The Justice Department wants the lawyer for Minneapolis terror suspect Mohammed A. Warsame to sign a document limiting his contacts about the case before the two will be allowed to confer,
says the Minneapolis Star Tribune. The “special administrative measures” involved are among federal efforts to keep terrorism prosecutions under tight control. Warsame was charged by a federal grand jury with conspiring to provide material support to Al-Qaeda. Authorities say he admitted attending a training camp in Afghanistan with Osama bin Laden.
Assistant U.S. Attorney Michael Ward argued that the government’s restrictions would prohibit federal public defender Daniel Scott from relaying messages to third parties and wouldn’t hamper Warsame’s defense. Scott doesn’t want to sign the document because the limitations could infringe on Warsame’s rights. In a Seattle case, defense attorneys refused to sign such a document and took the matter to court, where the parties negotiated a settlement in which the attorneys answered to a judge, rather than the Justice Department.

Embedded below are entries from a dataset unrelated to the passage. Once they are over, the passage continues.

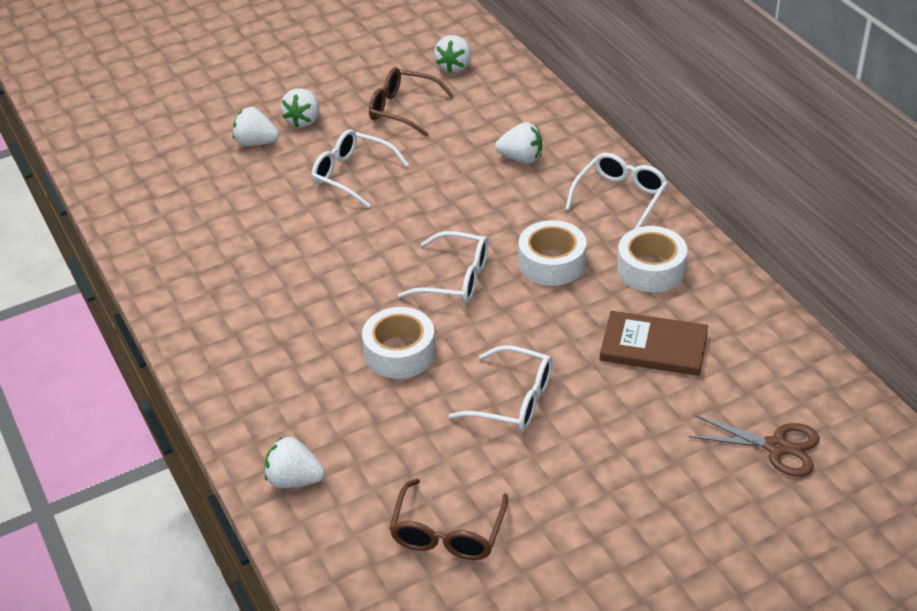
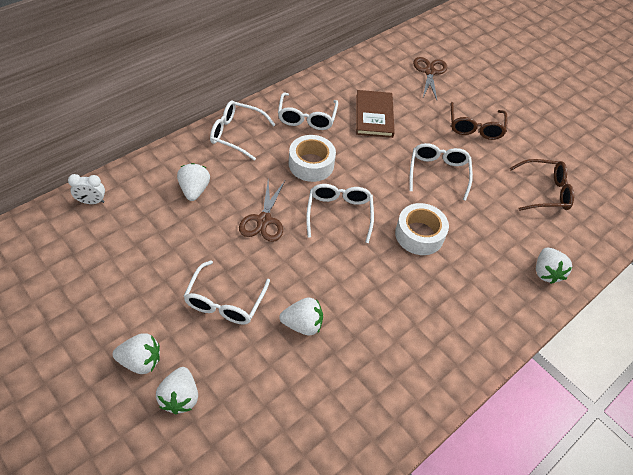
camera: 110 degrees left, 10 degrees up
(402, 109) = (124, 280): brown glasses -> brown glasses (475, 127)
(454, 66) = (55, 249): white strawberry -> white strawberry (302, 324)
(460, 211) = (264, 220): none -> brown scissors
(517, 86) = (92, 202): none -> white clock
(651, 269) = (306, 118): white tape -> white glasses

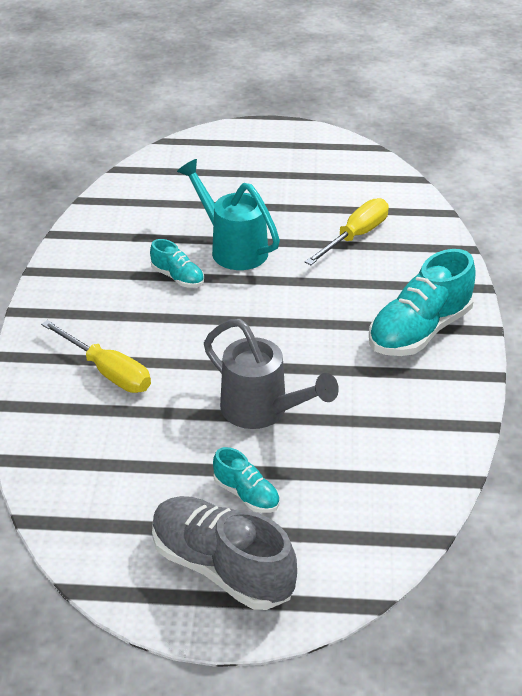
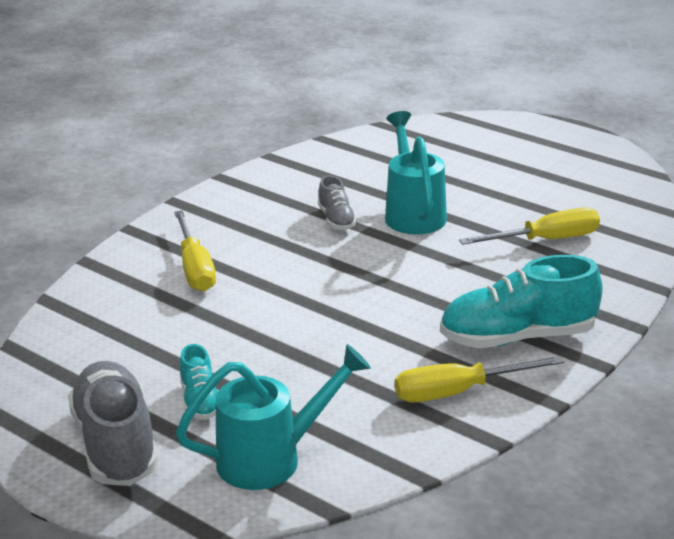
camera: 35 degrees right, 10 degrees down
(178, 277) = (336, 220): turquoise shoe -> grey shoe
(262, 411) = (289, 345): grey watering can -> none
(354, 518) = (271, 458): none -> turquoise watering can
(425, 396) = (458, 392): none -> yellow screwdriver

Scott asked U.S. Magistrate Judge Franklin Noel yesterday to delay a detention hearing for Warsame so that he and prosecutors would have more time to discuss the government’s proposed restrictions and he and Warsame could have a chance to talk. “Up till now the government has not been willing to allow me to confer” with Warsame, Scott said. “If I don’t sign, I can’t see him. It’s that simple.”